Máquina de CDs quer acabar com pirataria
PEDRO ALEXANDRE SANCHESda Folha de S.Paulo
Um inventor paulista radicado em Campo Grande (MS) diz que tem a fórmula para acabar com a pirataria: uma máquina de fabricar CDs. Segudo Nelson Martins, 58, a confecção instantânea e personalizada baratearia o produto e seria uma forma de inclusão social: "Em vez de combater os piratas, vamos atraí-los para a legalidade".
Martins e seu sócio, o empresário Fernando Bezerra, procuraram o músico Lobão, que fez a ponte entre eles e Gilberto Gil. O ministro da Cultura se entusiasmou e nesta semana levou Martins e Bezerra à Financiadora de Estudos e Projetos do Ministério da Ciência e Tecnologia, que estuda a proposta. Eles dizem precisar de um investimento de R$ 600 milhões para instalar 20 mil máquinas em todo o Brasil.
Suas máquinas funcionariam com um cartão de tipo telefônico, em que o consumidor adquiriria créditos e escolheria quantas e quais faixas incluir no CD. O crédito mínimo, para uma faixa apenas, custaria R$ 0,50.
"Muitas vezes o consumidor quer uma música e tem que comprar um CD por R$ 28 para tê-la.

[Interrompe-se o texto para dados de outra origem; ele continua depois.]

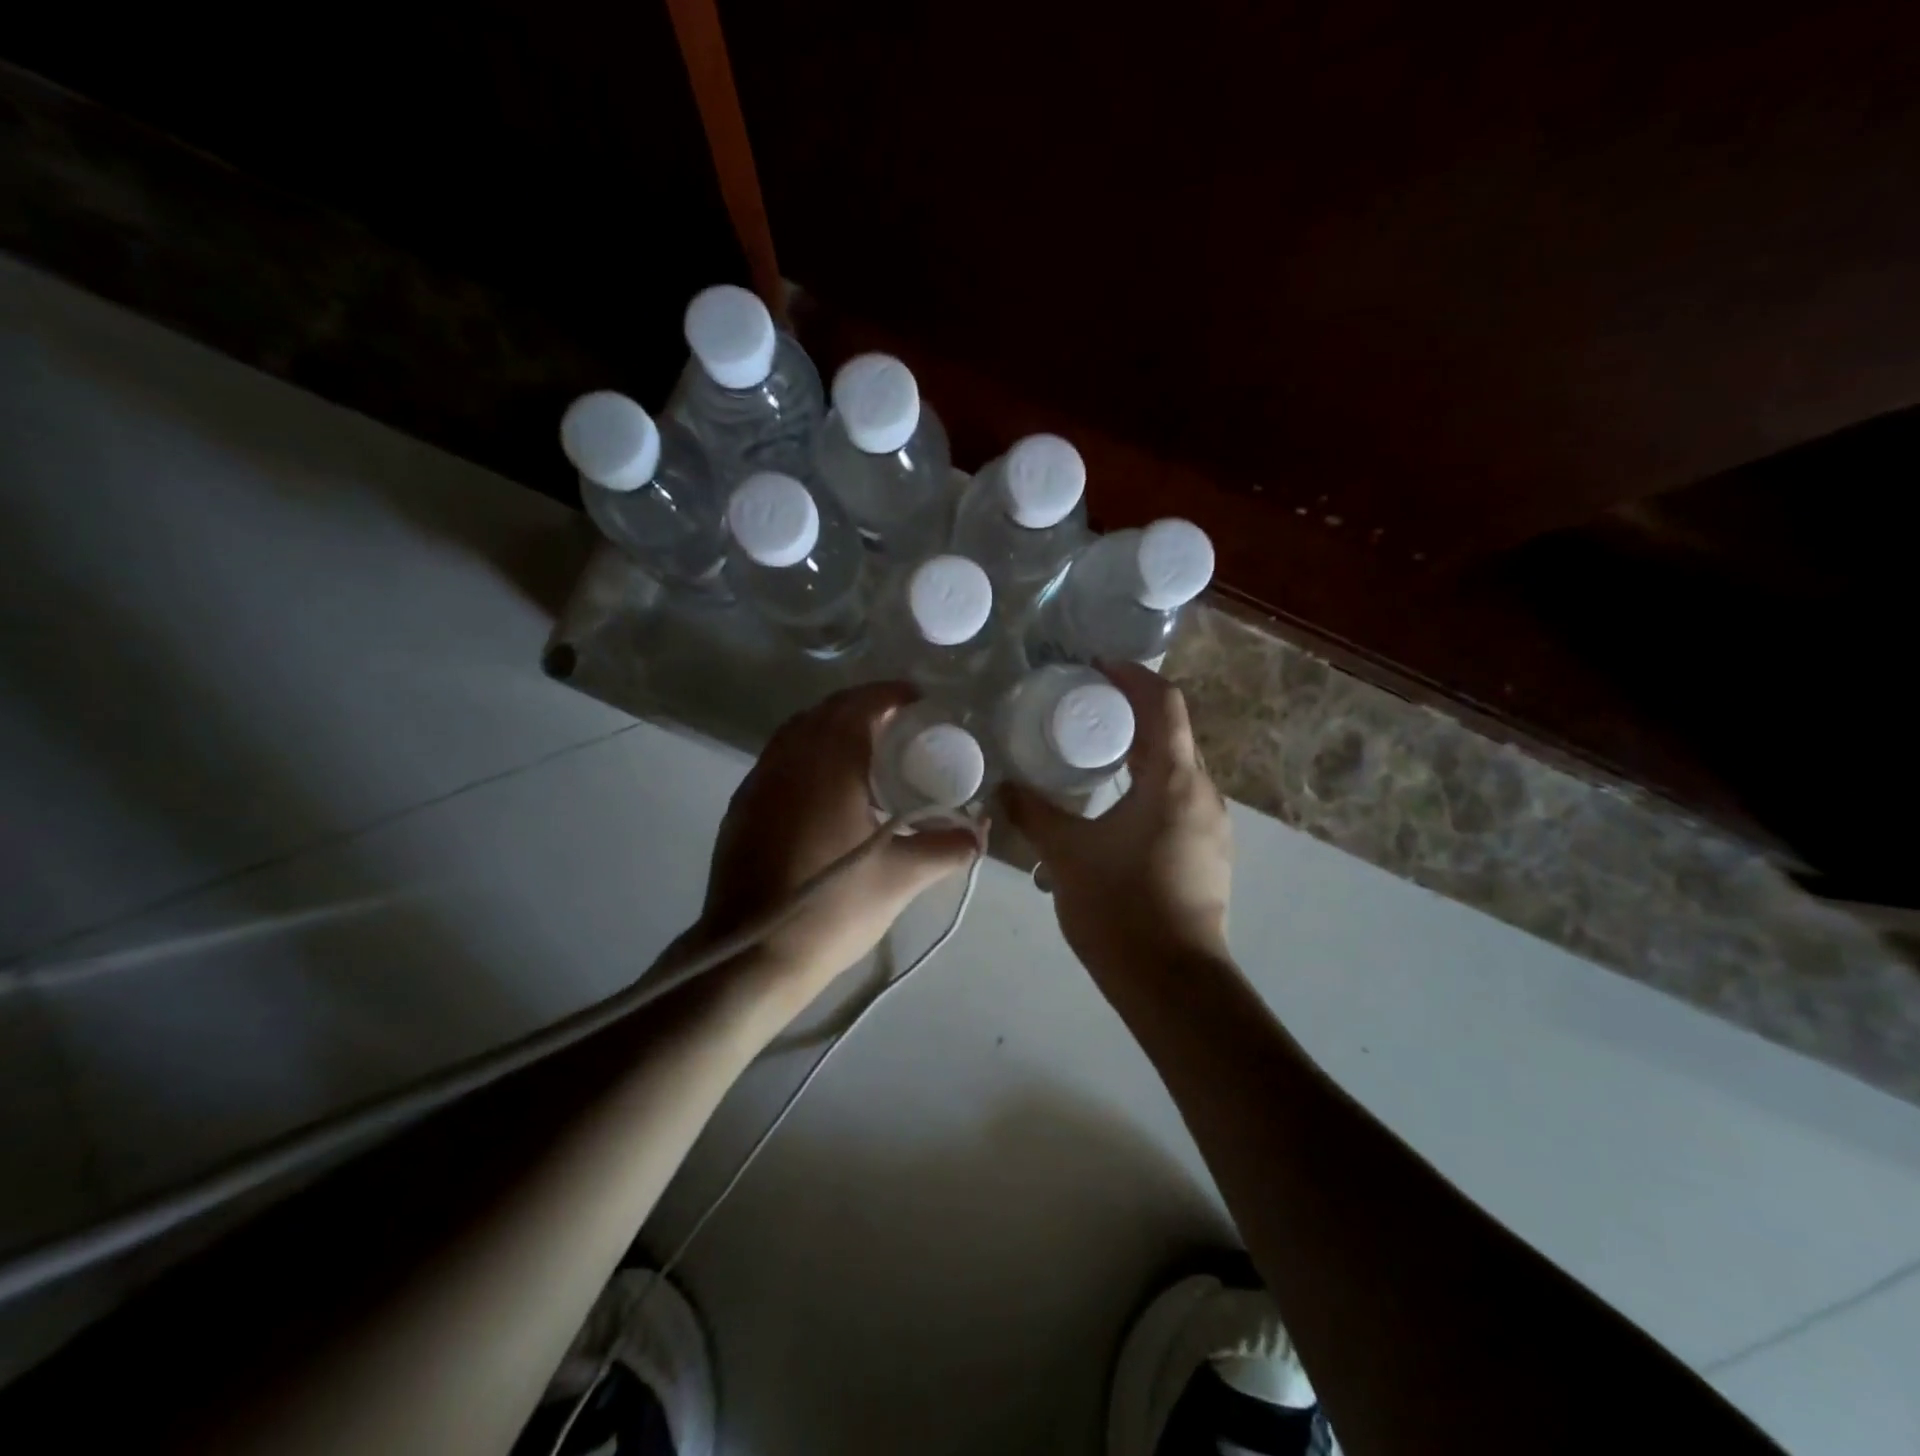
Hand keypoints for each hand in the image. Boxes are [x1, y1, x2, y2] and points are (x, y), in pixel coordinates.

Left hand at [691, 683, 981, 1015]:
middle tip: (897, 721)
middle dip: (862, 706)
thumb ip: (948, 848)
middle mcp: (789, 760)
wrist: (752, 955)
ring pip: (797, 732)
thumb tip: (982, 832)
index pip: (860, 706)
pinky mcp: (742, 807)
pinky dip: (806, 752)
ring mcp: (759, 782)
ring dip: (830, 726)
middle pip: (826, 711)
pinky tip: (825, 786)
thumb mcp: (902, 878)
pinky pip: (779, 758)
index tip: (917, 700)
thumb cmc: (834, 908)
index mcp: (828, 765)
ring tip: (864, 748)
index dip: (889, 695)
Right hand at [1001, 663, 1232, 980]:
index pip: (1164, 703)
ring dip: (1138, 755)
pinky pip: (1178, 802)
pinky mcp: (1209, 854)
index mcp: (1175, 781)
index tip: (1095, 668)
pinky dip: (1147, 788)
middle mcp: (1204, 794)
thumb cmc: (1120, 908)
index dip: (1132, 676)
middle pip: (1171, 734)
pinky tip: (1111, 809)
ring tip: (1090, 758)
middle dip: (1129, 715)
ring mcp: (1212, 826)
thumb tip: (1001, 786)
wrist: (1173, 985)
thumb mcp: (1065, 854)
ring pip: (1175, 771)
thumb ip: (1032, 813)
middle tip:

Acaba preferindo o camelô pirata", afirma Martins.
As máquinas teriam reservatório de 34 mil fonogramas, obtidos de gravadoras e artistas independentes. A Associação Brasileira dos Produtores de Discos nega afirmação de Martins de que teria sido procurada para conhecer o projeto. Mas diz que a iniciativa é "interessante, desde que os direitos autorais sejam previamente negociados".